Stored records:

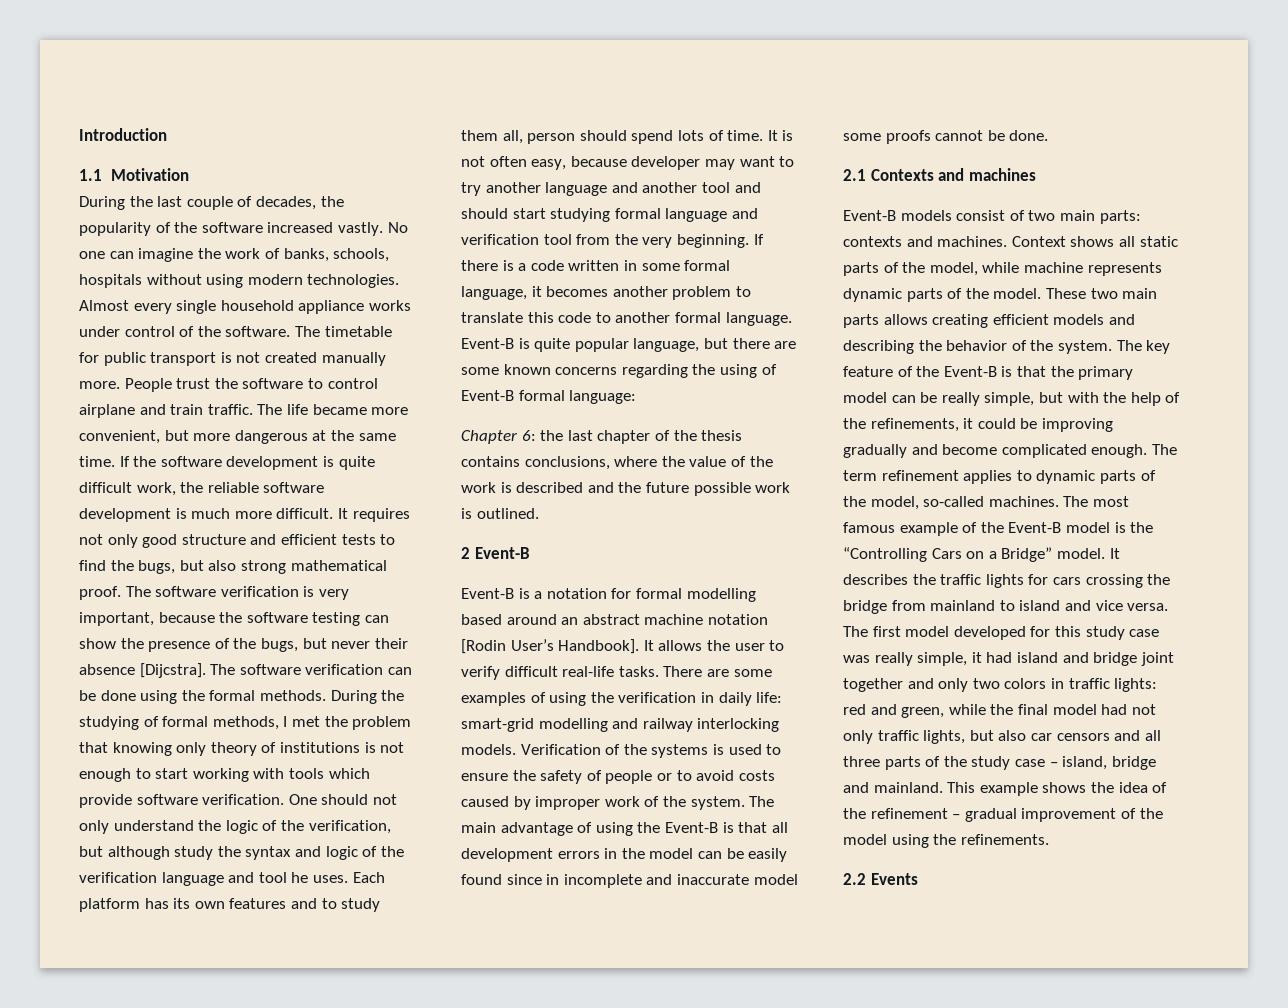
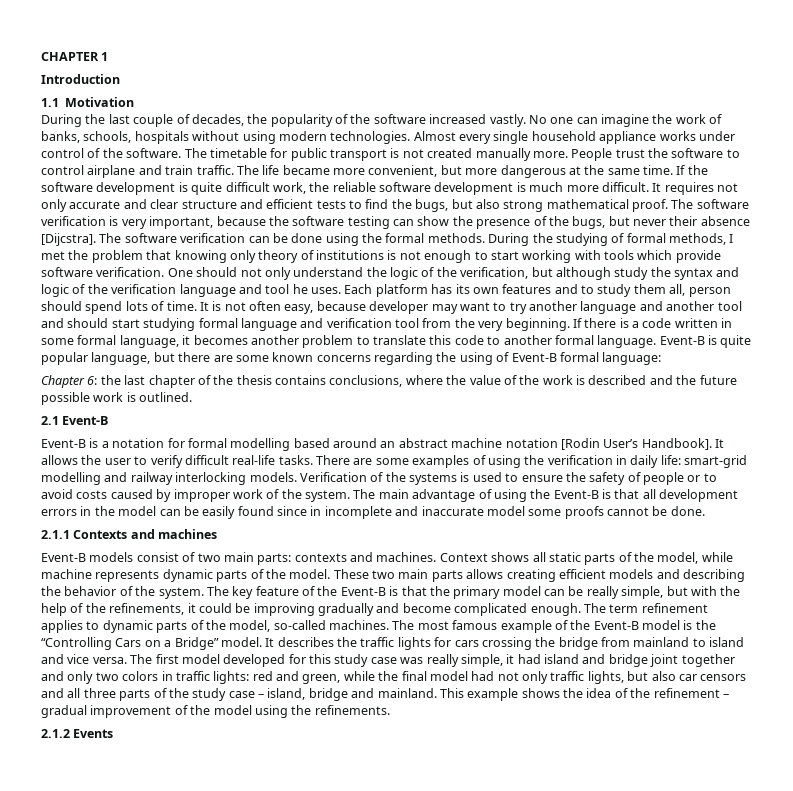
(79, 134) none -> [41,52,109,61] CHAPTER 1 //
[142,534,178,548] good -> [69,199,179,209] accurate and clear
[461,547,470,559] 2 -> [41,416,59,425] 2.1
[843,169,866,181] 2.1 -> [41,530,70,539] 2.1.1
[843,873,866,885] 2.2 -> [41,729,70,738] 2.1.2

● **WHAT YOU NEED TO DO**:
Exclude every picture and copy the remaining data exactly.

● **TASK SOLUTION**:
(79, 134) none -> [41,52,109,61] CHAPTER 1 //
[142,534,178,548] good -> [69,199,179,209] accurate and clear
[461,547,470,559] 2 -> [41,416,59,425] 2.1
[843,169,866,181] 2.1 -> [41,530,70,539] 2.1.1
[843,873,866,885] 2.2 -> [41,729,70,738] 2.1.2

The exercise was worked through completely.